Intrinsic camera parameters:
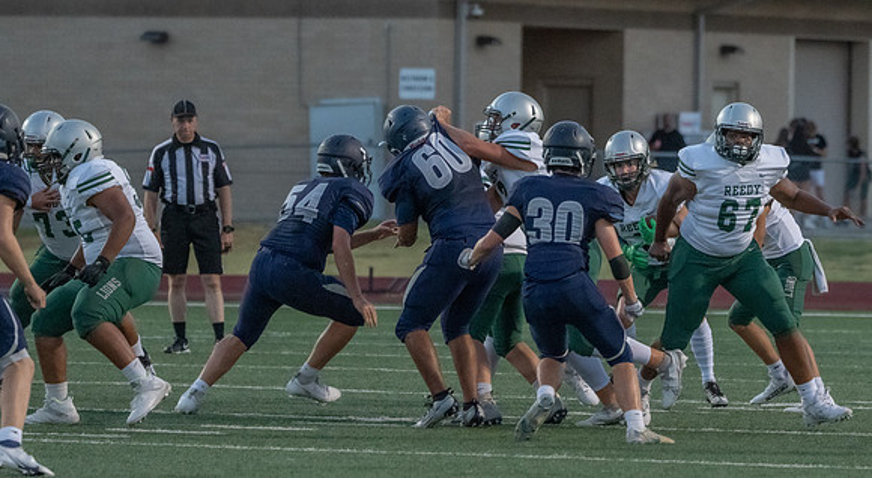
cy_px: 204
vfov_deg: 3.1
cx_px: 658
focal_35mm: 388
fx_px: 8928
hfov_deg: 5.6
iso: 8000
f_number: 5.6
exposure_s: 1/1000
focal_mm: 241
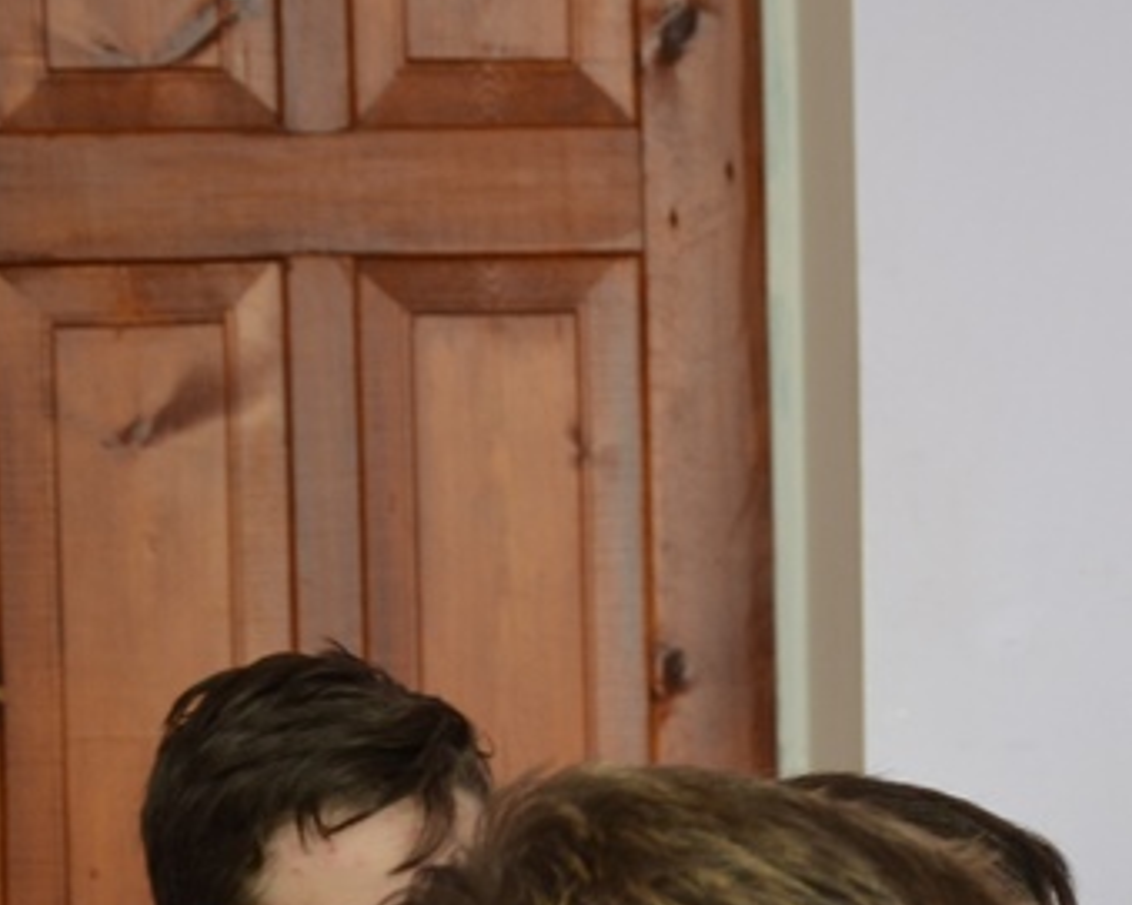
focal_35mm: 191
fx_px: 6411
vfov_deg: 8.1
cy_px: 486
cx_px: 1346
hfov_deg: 9.9
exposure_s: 1/60
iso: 560
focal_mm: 45
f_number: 4.8
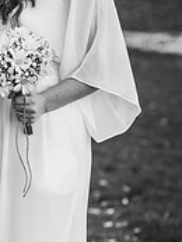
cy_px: 91
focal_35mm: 212
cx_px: -6
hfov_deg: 7.0
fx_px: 1484
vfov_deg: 9.3
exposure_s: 1/800
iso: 100
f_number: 2.8
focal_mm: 85
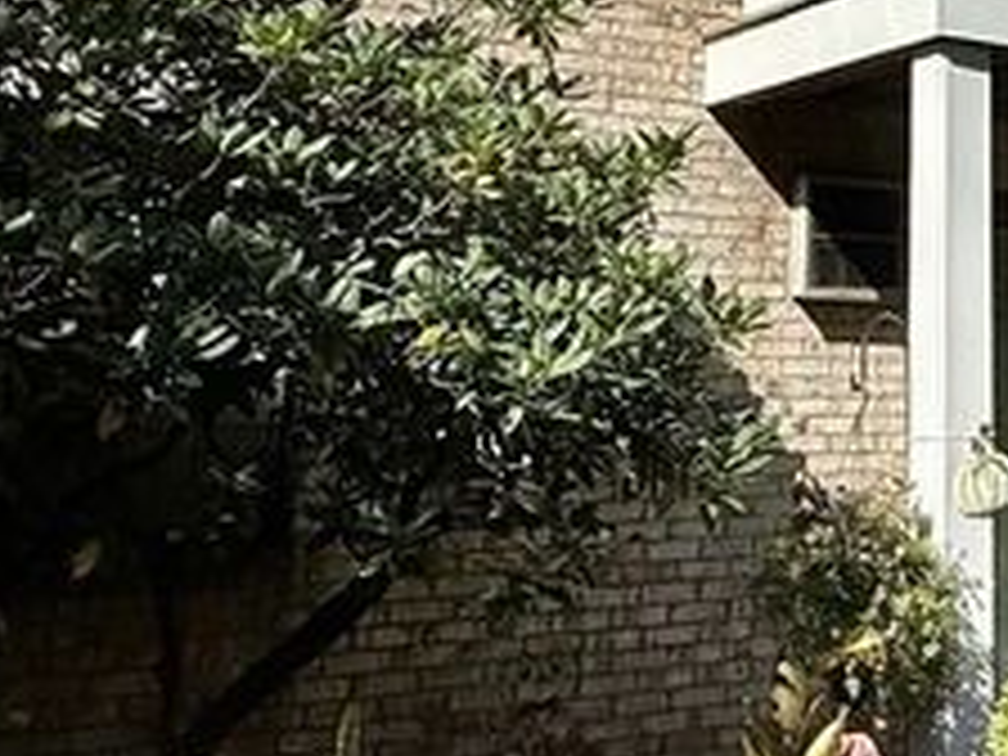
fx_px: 1864
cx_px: 1102
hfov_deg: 27.7
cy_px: -135
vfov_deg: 21.4
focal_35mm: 64
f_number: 2.2
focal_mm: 2.22
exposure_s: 1/2841
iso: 50
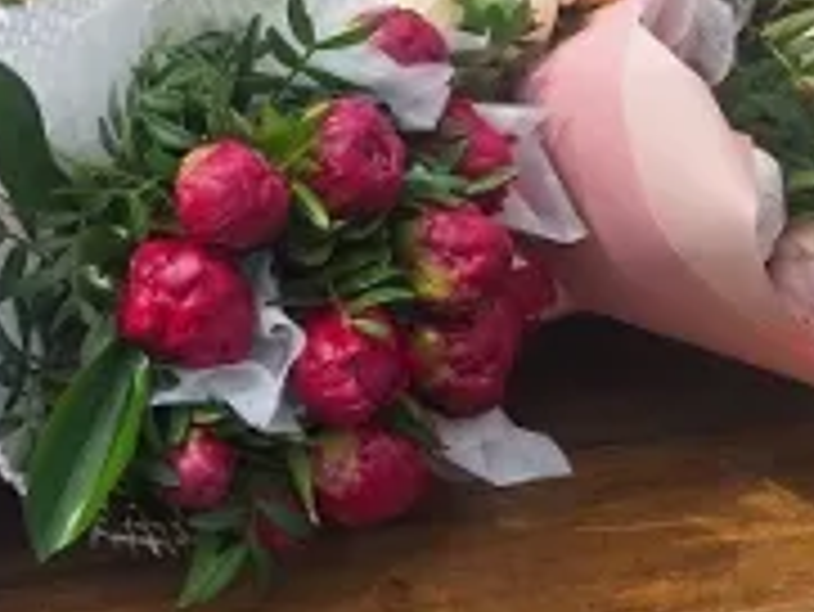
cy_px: -18
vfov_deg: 26.4
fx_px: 1224
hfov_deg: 35.6
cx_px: 166
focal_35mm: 52
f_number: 1.8
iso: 40
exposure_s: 1/2597
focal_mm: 5.54
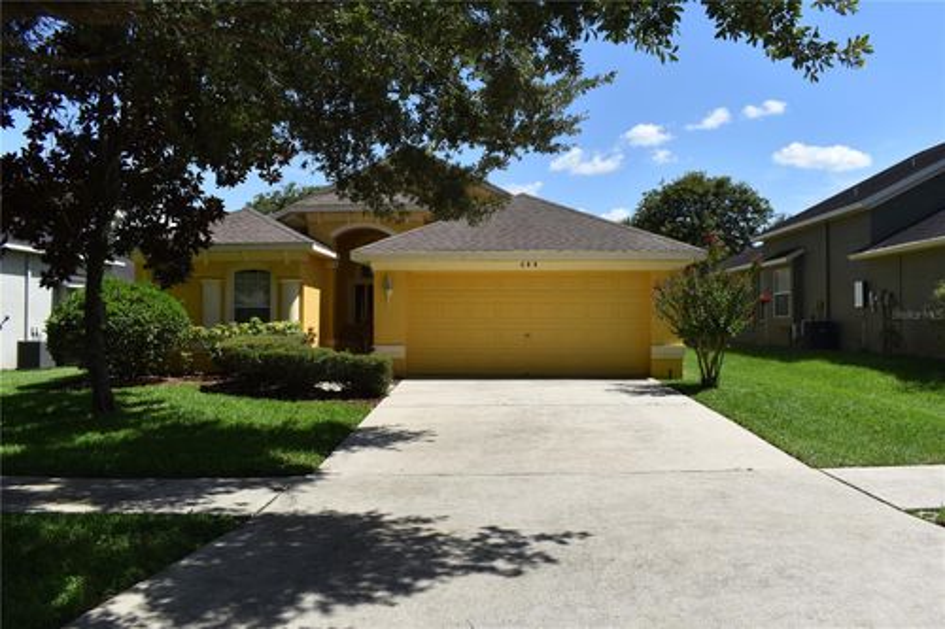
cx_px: 472
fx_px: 708
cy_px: 314
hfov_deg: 67.4
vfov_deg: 47.9
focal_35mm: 27
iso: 100
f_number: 11
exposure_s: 1/200
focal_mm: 18
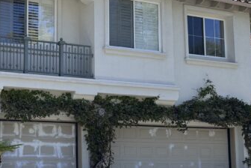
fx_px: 397
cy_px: 105
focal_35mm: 57
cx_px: -1
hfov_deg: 32.2
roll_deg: -1.4
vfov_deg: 23.7
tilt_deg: +6.7
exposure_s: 1/2469
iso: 80
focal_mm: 6.86
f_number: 1.78
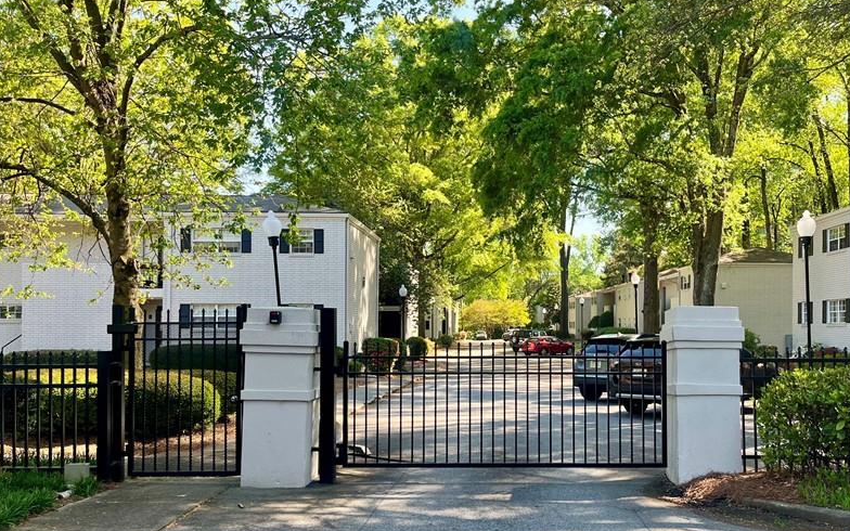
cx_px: 497
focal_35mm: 36
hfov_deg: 53.7
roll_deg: +0.2
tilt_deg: +1.5
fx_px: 834
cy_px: 299
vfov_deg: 35.3
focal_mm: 5.1
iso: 50
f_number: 1.6
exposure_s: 1/430
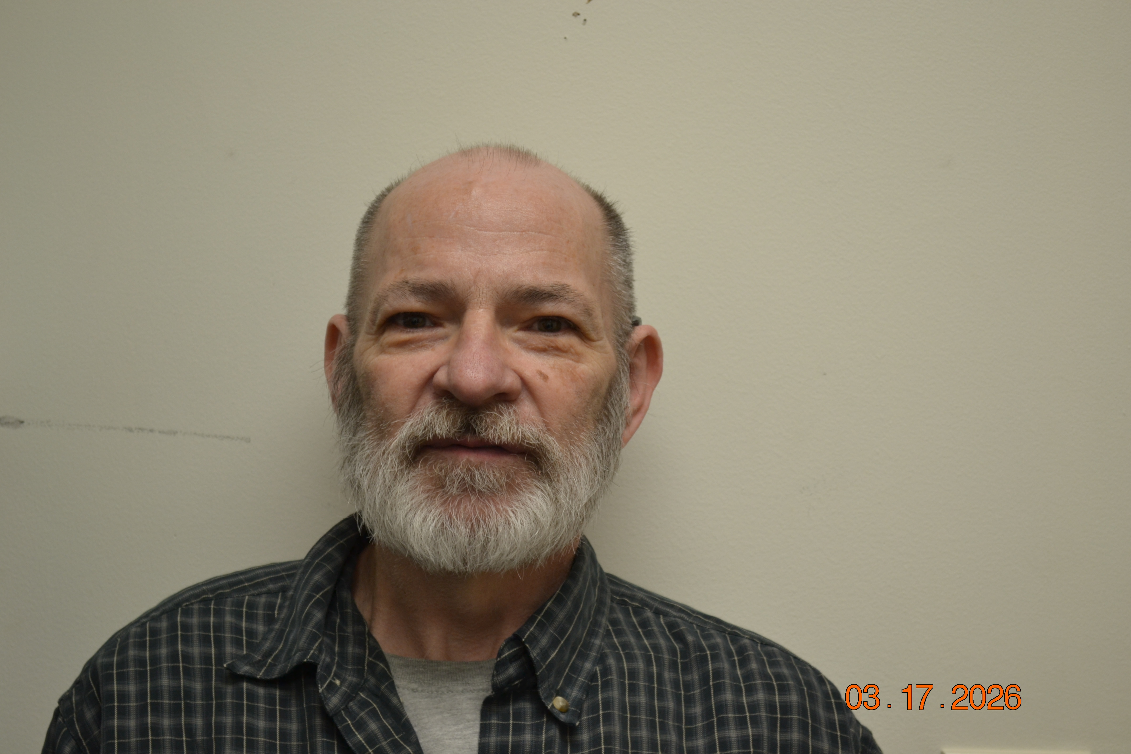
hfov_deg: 24.6
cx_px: 566
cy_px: 377
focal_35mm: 82
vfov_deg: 16.6
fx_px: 2592
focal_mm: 55
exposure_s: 1/25
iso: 400
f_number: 5.6
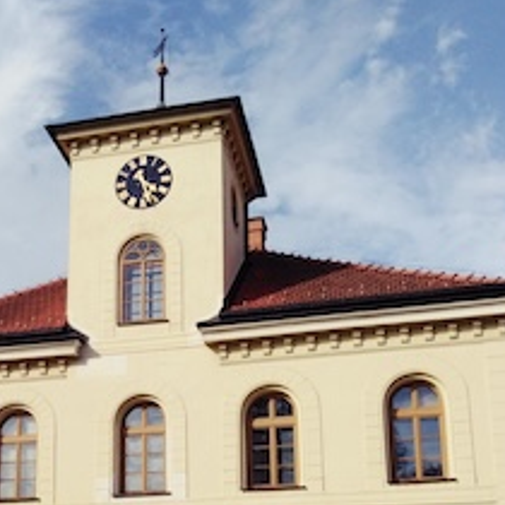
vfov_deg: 28.0
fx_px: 974
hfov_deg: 28.5
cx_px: 103
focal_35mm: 59
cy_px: 458
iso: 101
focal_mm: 3.46
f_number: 2.2
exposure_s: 1/1801
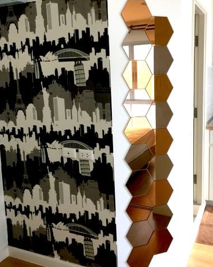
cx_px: 116
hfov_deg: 41.1
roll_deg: +0.9
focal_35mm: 36
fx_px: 284
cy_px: 121
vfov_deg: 50.2
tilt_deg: -7.5
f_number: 2.2
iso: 32
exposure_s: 1/15
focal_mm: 4.15
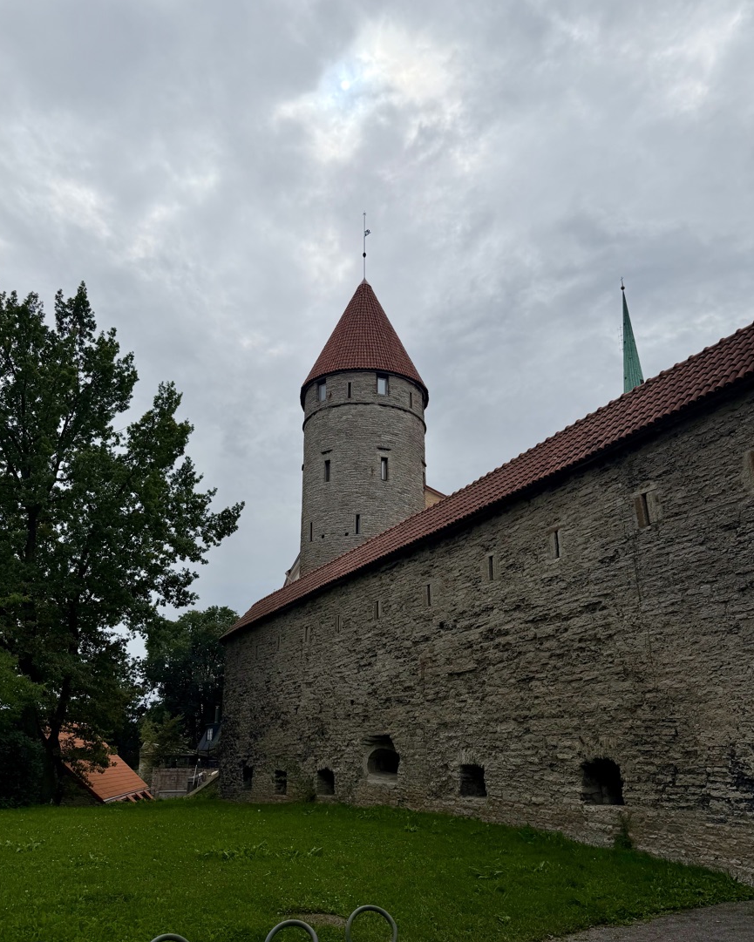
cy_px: 520
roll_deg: -0.5
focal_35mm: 26
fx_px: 725
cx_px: 369
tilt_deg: +19.6
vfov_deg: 65.9
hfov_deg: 54.9
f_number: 1.78
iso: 80
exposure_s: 1/14286
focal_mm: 6.76
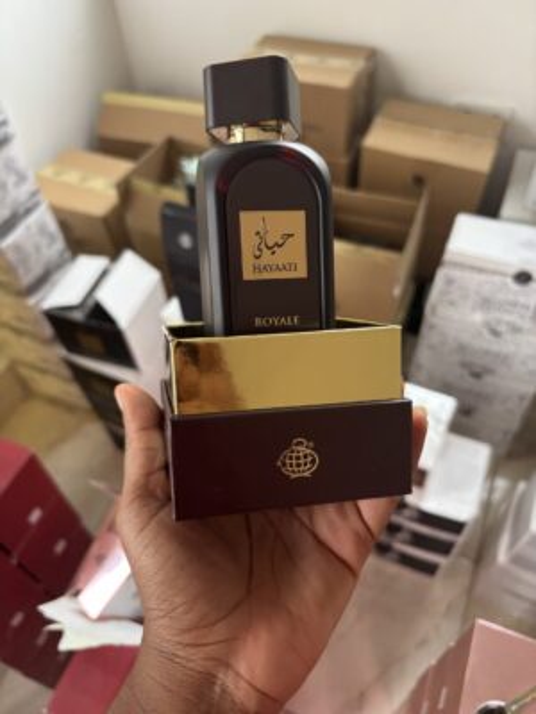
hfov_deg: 53.1
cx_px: 268
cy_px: 357
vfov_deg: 67.3
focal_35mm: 26
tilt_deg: -52.8
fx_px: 537
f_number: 1.6
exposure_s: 1/60
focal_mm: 5.96
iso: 160
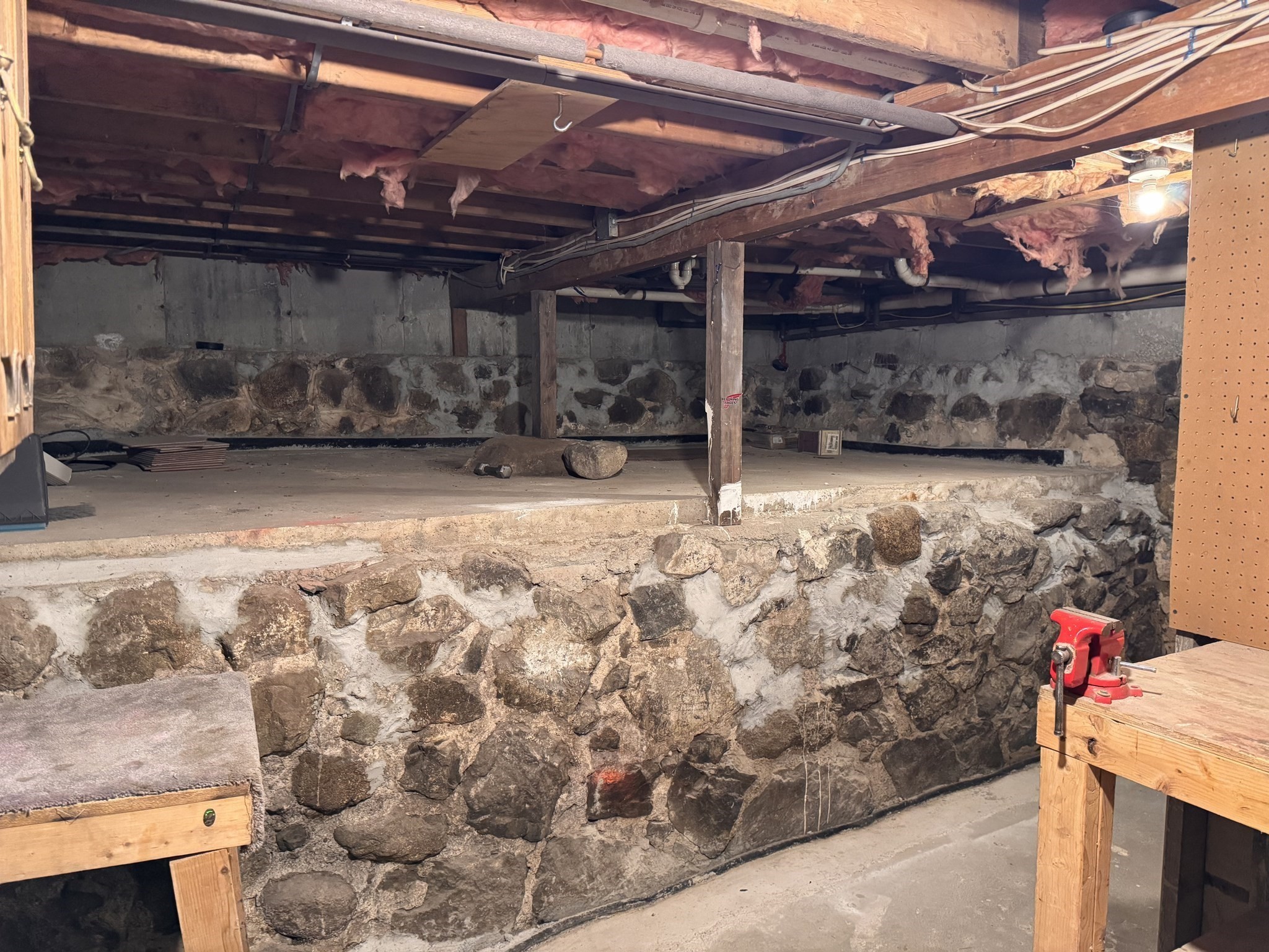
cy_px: 476
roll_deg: +0.1
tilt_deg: -5.5
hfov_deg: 71.6
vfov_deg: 56.8
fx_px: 880
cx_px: 634
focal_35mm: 24
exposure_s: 1/60
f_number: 1.78
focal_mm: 6.76
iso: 640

> **Assigned task**
Copy the entries precisely, images excluded.

> **Result below**
cy_px: 204
vfov_deg: 3.1
cx_px: 658
focal_35mm: 388
fx_px: 8928
hfov_deg: 5.6
iso: 8000
f_number: 5.6
exposure_s: 1/1000
focal_mm: 241
focal_35mm: 191
fx_px: 6411
vfov_deg: 8.1
cy_px: 486
cx_px: 1346
hfov_deg: 9.9
exposure_s: 1/60
iso: 560
focal_mm: 45
f_number: 4.8
cy_px: 91
focal_35mm: 212
cx_px: -6
hfov_deg: 7.0
fx_px: 1484
vfov_deg: 9.3
exposure_s: 1/800
iso: 100
f_number: 2.8
focal_mm: 85
fx_px: 1864
cx_px: 1102
hfov_deg: 27.7
cy_px: -135
vfov_deg: 21.4
focal_35mm: 64
f_number: 2.2
focal_mm: 2.22
exposure_s: 1/2841
iso: 50
cy_px: -18
vfov_deg: 26.4
fx_px: 1224
hfov_deg: 35.6
cx_px: 166
focal_35mm: 52
f_number: 1.8
iso: 40
exposure_s: 1/2597
focal_mm: 5.54
cx_px: 472
fx_px: 708
cy_px: 314
hfov_deg: 67.4
vfov_deg: 47.9
focal_35mm: 27
iso: 100
f_number: 11
exposure_s: 1/200
focal_mm: 18
fx_px: 397
cy_px: 105
focal_35mm: 57
cx_px: -1
hfov_deg: 32.2
roll_deg: -1.4
vfov_deg: 23.7
tilt_deg: +6.7
exposure_s: 1/2469
iso: 80
focal_mm: 6.86
f_number: 1.78
cx_px: 497
focal_35mm: 36
hfov_deg: 53.7
roll_deg: +0.2
tilt_deg: +1.5
fx_px: 834
cy_px: 299
vfov_deg: 35.3
focal_mm: 5.1
iso: 50
f_number: 1.6
exposure_s: 1/430
hfov_deg: 24.6
cx_px: 566
cy_px: 377
focal_35mm: 82
vfov_deg: 16.6
fx_px: 2592
focal_mm: 55
exposure_s: 1/25
iso: 400
f_number: 5.6
vfov_deg: 28.0
fx_px: 974
hfov_deg: 28.5
cx_px: 103
focal_35mm: 59
cy_px: 458
iso: 101
focal_mm: 3.46
f_number: 2.2
exposure_s: 1/1801
cx_px: 116
hfov_deg: 41.1
roll_deg: +0.9
focal_35mm: 36
fx_px: 284
cy_px: 121
vfov_deg: 50.2
tilt_deg: -7.5
f_number: 2.2
iso: 32
exposure_s: 1/15
focal_mm: 4.15
cy_px: 520
roll_deg: -0.5
focal_35mm: 26
fx_px: 725
cx_px: 369
tilt_deg: +19.6
vfov_deg: 65.9
hfov_deg: 54.9
f_number: 1.78
iso: 80
exposure_s: 1/14286
focal_mm: 6.76
hfov_deg: 53.1
cx_px: 268
cy_px: 357
vfov_deg: 67.3
focal_35mm: 26
tilt_deg: -52.8
fx_px: 537
f_number: 1.6
exposure_s: 1/60
focal_mm: 5.96
iso: 160
cy_px: 476
roll_deg: +0.1
tilt_deg: -5.5
hfov_deg: 71.6
vfov_deg: 56.8
fx_px: 880
cx_px: 634
focal_35mm: 24
exposure_s: 1/60
f_number: 1.78
focal_mm: 6.76
iso: 640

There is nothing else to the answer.